##### Page text
Fig. 3: Histograms of slopes (drift rates) in LH polarization (first column) and RH polarization (second column).

In panels (a) and (b) that correspond to Io-induced emissions, most of the measured drifts lie around −15 MHz/s (blue color), as previously known. In panels (c) and (d), which concern Ganymede-induced bursts, a relatively smaller peak is observed for the same drifts plus a second peak around −4 MHz/s (orange). Similar results are observed for the auroral (satellite-independent) drifting bursts in panels (e) and (f). Positive slopes (green) are due to residual RFI (see Supplementary information, Section 1). In Table 1, we summarize the number of detections associated with each slope interval.

Figure 2c, d displays drifting bursts related to the Ganymede flux tube, also showing clear quasi-periodic structures. Here, slopes about −17 MHz/s (with a period of about 31 ms) and −3.4 MHz/s (with a period about 38 ms) are measured around a frequency of 15 MHz. Figure 3c, d shows that, as for IFT bursts, many slopes lie between −14 and −22 MHz/s (with a tail down to -30 MHz/s). However, in contrast with IFT bursts, an equivalent number of slopes are detected between −3 and −7 MHz/s (as well as spurious positive slopes). These two families of drift rates correspond to total electron energies of 2–10 keV and approximately 0.1–1 keV, respectively (see Methods, subsection Drift rates and electron energies). Bursts with lower absolute drift rates are generally less intense than fast-drifting bursts. Finally, for drifting features related to the satellite-independent (auroral) radio emissions, we find characteristics similar to Ganymede-induced radio emissions, but with slightly slower drift rates and thus lower electron energies, as illustrated in Figs. 2e, f, 3e, f and subsection Drift rates and electron energies.
##########
> **Exercise requirements**
Quote the passage on drifting radio bursts word for word, starting with "In panels (a)" and going on through "each slope interval.".
##### Dataset section
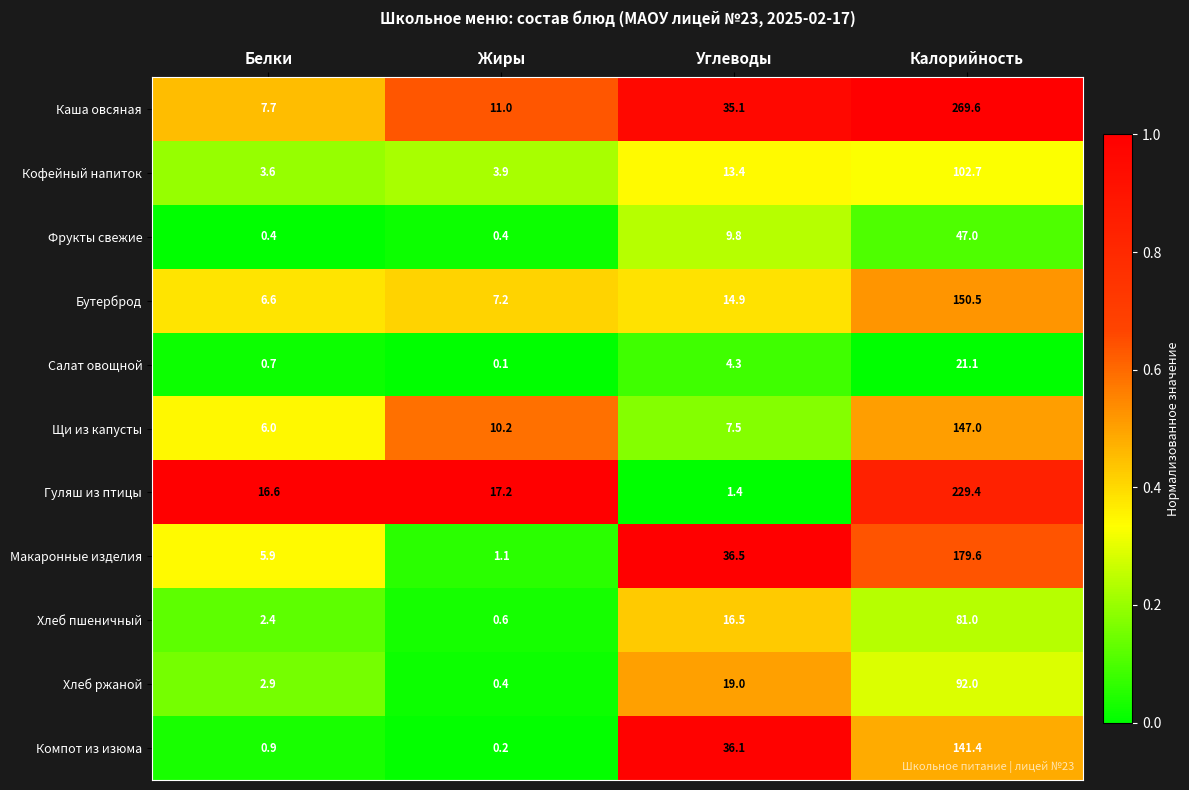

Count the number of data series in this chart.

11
##########
> **Your response**
In panels (a) and (b) that correspond to Io-induced emissions, most of the measured drifts lie around −15 MHz/s (blue color), as previously known. In panels (c) and (d), which concern Ganymede-induced bursts, a relatively smaller peak is observed for the same drifts plus a second peak around −4 MHz/s (orange). Similar results are observed for the auroral (satellite-independent) drifting bursts in panels (e) and (f). Positive slopes (green) are due to residual RFI (see Supplementary information, Section 1). In Table 1, we summarize the number of detections associated with each slope interval.